SCoM doesn't know how to be a student. He's years behind in it, and without intensive interventions, he may never catch up. Though he's in eighth grade, he's maybe a fifth grade level student.
I'm not talking academically, though he's behind there too because of this. I mean in knowing how to do homework. How to focus in class. How to ask for help when you don't understand something. How to remember when a teacher offers extra help. How to walk into the room at that time and sit down and get additional assistance. How to even know that you need additional assistance. How to know where your materials are. How to get to class on time. How to make choices about your studies. How to advocate for yourself when you feel a teacher has been unfair. Generally how to be a student.
It's linked to the responsibility issue I wrote about a while back, how I'd like to know what I should be able to expect kids to do at different grade levels from a responsibility perspective and not just academically. Because then if we did that, I'd be able to look at what SCoM can already do and what he's lacking and then I could say, okay, he needs to be retaught x, y, and z to get him closer to behaving the way a fourteen-year-old kid should behave in school.
I've been delighted this year in my move to eighth grade at how much more responsible the kids are; how much more likely they are to show up when they say they're going to, in particular. And of course they should be better at that than sixth graders since they're two years older. But just because you age two years chronologically doesn't mean you do the same in actual maturity, particularly if you don't have anyone at home supporting you in that process. Not all my kids have that.
We have to teach them how to do that. We have to teach them, over and over, explicitly, how to do these things. Why it matters.

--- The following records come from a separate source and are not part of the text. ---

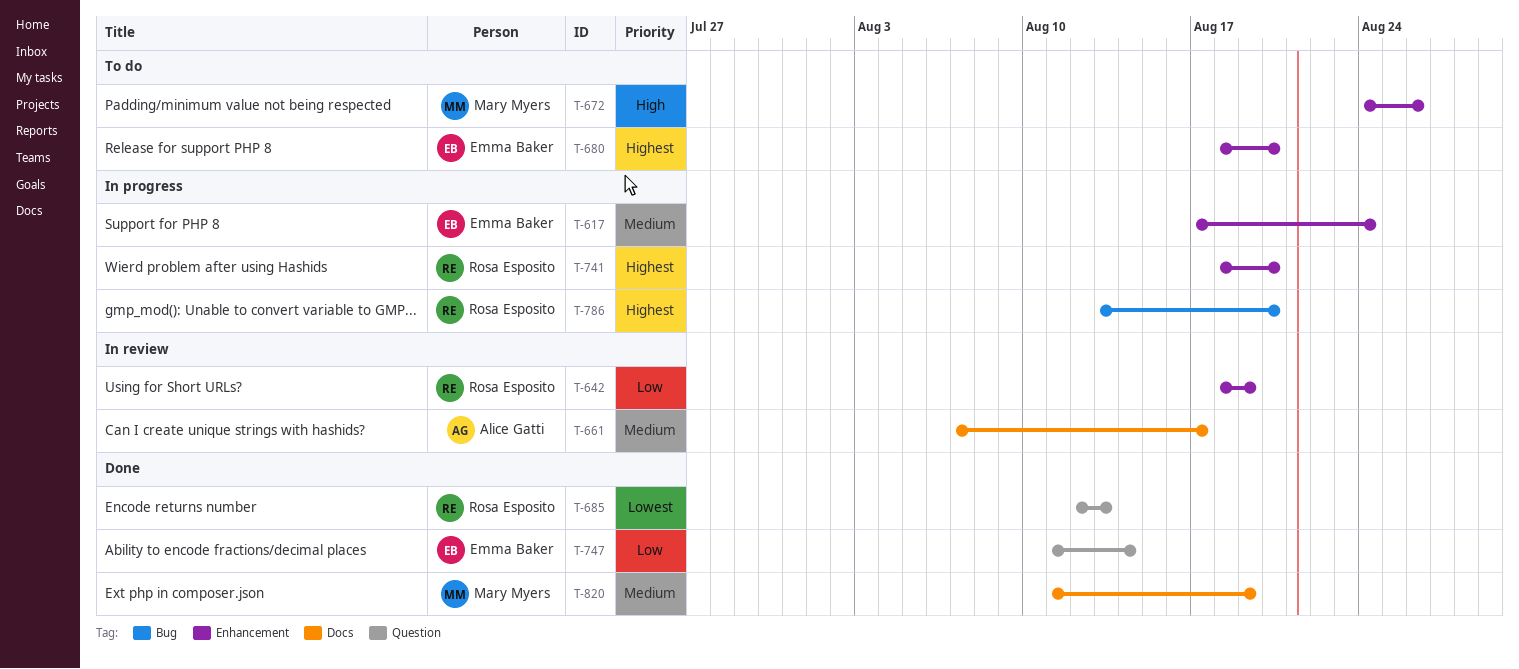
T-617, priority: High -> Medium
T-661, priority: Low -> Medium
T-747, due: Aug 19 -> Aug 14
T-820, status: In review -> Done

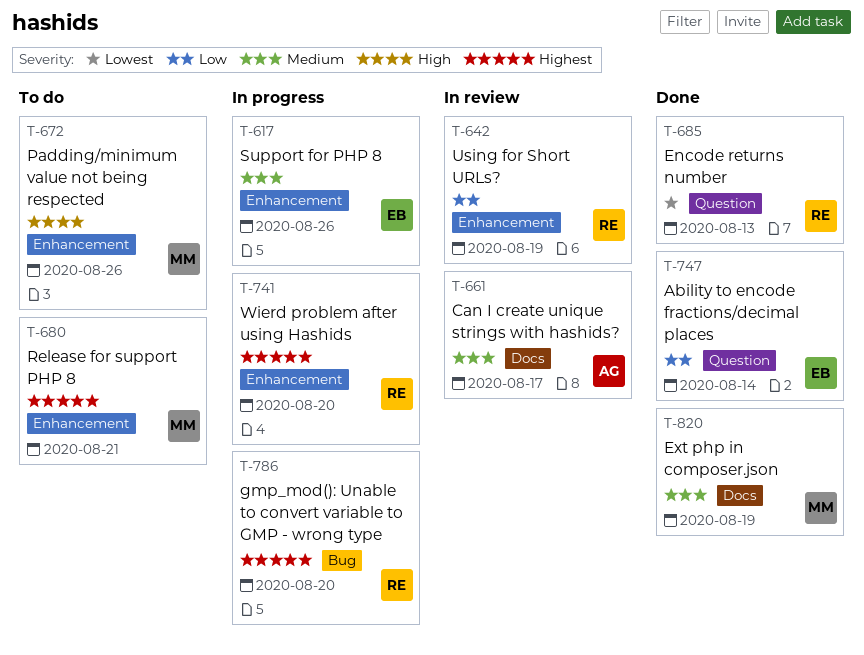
T-617, due: Aug 24 -> Aug 26
T-680, owner: Emma Baker -> Mary Myers
T-680, due: Aug 20 -> Aug 21

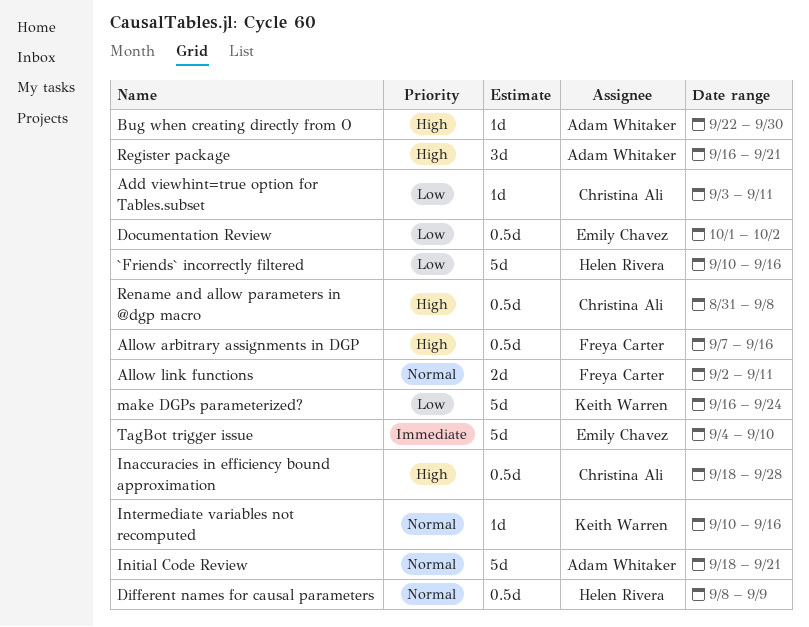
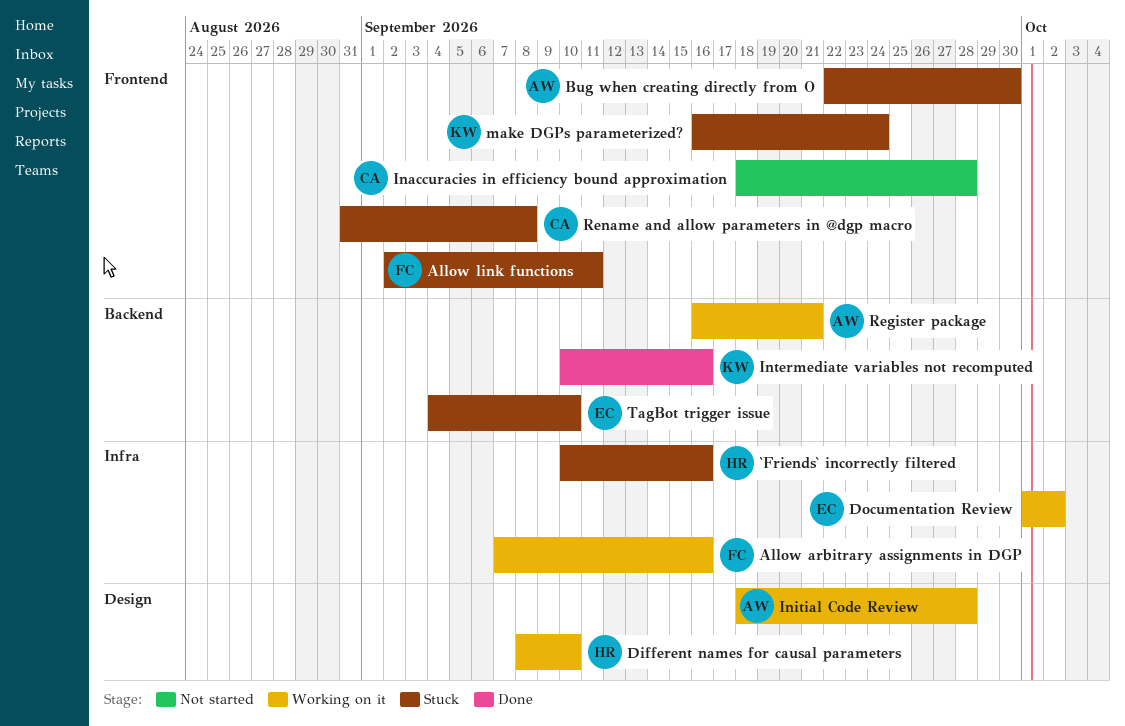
Add viewhint=true option for Tables.subset: present -> none
Different names for causal parameters, due: Sep 9 -> Sep 10
Initial Code Review, due: Sep 21 -> Sep 28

We have to support them in their process of trying to improve, because if we don't, they won't. If they don't have help in getting better in these areas, they're not going to make the academic growth they should make either. And when a kid is reading at a fourth grade level in eighth grade, we don't shrug and say, "Well, he's old enough to know how - it's not my problem if he can't." Why would we do that for being a conscientious student?
I don't know what that looks like yet, not really, but I'm working on it. If you have any thoughts, I'd love to hear them; otherwise, I'll keep you posted.